Documento =>
Non potendo fare molti progressi nell’occupazione illegale delle aree di Bashur, la Turchia sta intensificando gli attacchi contro i civili.
Lunedì 29 agosto un drone turco ha bombardato il campo profughi di Makhmur, situato a Bashur, dove vivono da diversi anni circa 12mila persone, la maggior parte delle quali deportate con la forza da Bakur (Kurdistan turco). Abu Zêyd Ebdullah Ubêyd, residente del campo, è rimasto ferito nell’attacco e in seguito è morto dopo essere stato portato all’ospedale di Geyare.
Lo stesso giorno, la Turchia ha bombardato il villaggio di Behreva, a Shengal, la regione a maggioranza yazida dell’Iraq settentrionale, lasciando diversi feriti. Per questi attacchi, Ankara ha l’aperto sostegno del Partito Democratico del Kurdistan (KDP), che guida il governo semi-autonomo di Bashur, ma può contare anche sull’inerzia del governo centrale di Baghdad.
È curioso come le grandi reti mediatiche internazionali in questi giorni abbiano trasmesso le forti proteste in Iraq, dopo le dimissioni del leader religioso sciita, Muqtada Al-Sadr, dall’attività politica, ma non riescano proprio a puntare le telecamere verso le montagne di Bashur, dove la Turchia cerca di applicare una politica della terra bruciata.

Dati raccolti =>
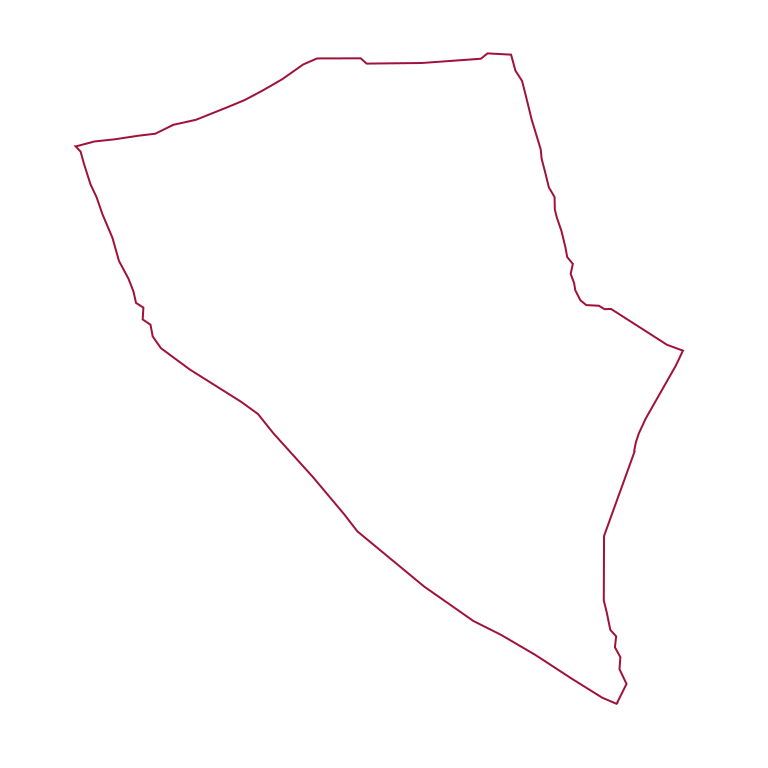 Delami, South Kordufan, Sudan, rotated 268°
{"feature_id": "16777658B3840179969595", "entity_name": "Delami", "entity_type": "district", "adm_level": 2, "iso_a3": "SDN", "parent_name": "Sudan", "parent_adm1": "South Kordufan", "projection": "orthographic", "projection_center": [30.319, 11.667], "detail": "fine", "context": "isolated", "style": "outline", "palette": "rose", "viewbox_px": 768, "rotation_deg": 268, "n_neighbors": 0, "source": "geoboundaries", "source_scale": "gbopen_adm2", "svg_char_len": 1351}
<svg xmlns="http://www.w3.org/2000/svg" viewBox="0 0 768 768"><g transform="rotate(268 384 384)"><path d="M703.5,433.1L704.8,377.8L710.3,372.1L711.7,328.4L706.1,314.3L692.2,293.0L682.4,274.6L672.7,254.8L665.8,236.4L660.2,220.8L654.6,205.2L650.4,182.5L642.1,164.1L640.7,147.1L637.9,123.0L636.5,103.1L632.3,84.7L632.3,84.1L626.8,88.9L614.3,91.9L593.9,97.6L580.6,103.3L563.3,108.6L539.6,117.7L516.3,123.4L498.4,132.2L485.4,136.8L473.7,139.0L468.8,146.2L456.9,145.1L451.4,152.7L439.6,154.5L427.6,162.3L419.0,173.1L405.2,190.5L371.1,240.7L358.4,257.0L338.0,272.2L293.6,309.6L255.4,339.5L237.7,352.2L211.0,382.3L180.2,417.0L144.0,465.1L129.2,492.2L108.0,525.7L82.7,561.7L62.9,591.1L56.5,604.7L56.5,604.8L56.3,605.2L56.9,605.8L57.0,605.6L57.2,605.8L75.8,615.9L90.8,609.4L102.7,610.7L112.8,605.6L123.7,607.2L130.4,601.6L147.6,598.7L160.0,596.1L224.4,598.6L266.3,615.4L276.2,619.4L307.9,632.1L308.4,631.7L317.0,633.7L325.6,636.9L340.1,644.2L392.2,676.3L406.9,683.9L413.3,668.2L451.1,613.5L451.1,607.0L454.7,601.6L455.8,588.9L460.8,583.2L471.1,578.4L478.3,577.5L487.5,574.4L497.5,576.9L504.5,571.5L514.2,570.1L530.6,566.7L544.5,562.5L552.5,560.8L564.8,561.0L574.8,555.6L588.4,552.8L603.6,549.4L613.1,548.8L643.1,540.8L659.5,537.4L682.0,532.6L692.5,526.3L708.7,522.5L710.8,499.0L705.7,492.2L703.5,433.1Z" fill="none" stroke="#9f1239" stroke-width="2"/></g></svg>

Cosa serve =>
Puoi proseguire il testo sugli attacchi della Turchia a Bashur, riprendendo subito dopo la sua ultima frase?

Risultato =>
In un articolo pubblicato di recente, Devriş Çimen – rappresentante in Europa del Partito Democratico dei Popoli della Turchia, composto da esponenti del movimento curdo e da gruppi di sinistra e progressisti – ha scritto: “La democrazia, l’emancipazione delle donne, l’ecologia, la partecipazione popolare e la libertà sono valori universali che il movimento curdo per la libertà difende da anni. La nostra organizzazione cerca un’alternativa democratica ai regimi autoritari del Medio Oriente che minano tutte le libertà. I governi occidentali citano molti di questi valori in nome del loro sostegno all’Ucraina contro l’invasione russa. Ma quando si tratta dei curdi l’Occidente è sempre pronto a disfarsi di quei valori e a gettare i curdi in pasto ai lupi“.
Le parole di Devriş Çimen sintetizzano esattamente come le potenze internazionali considerano il popolo curdo, il più grande popolo al mondo che continua a soffrire per la colonizzazione, che è imposta da Turchia, Siria, Iraq e Iran, ma anche dai grandi attori politici del pragmatico scacchiere mondiale.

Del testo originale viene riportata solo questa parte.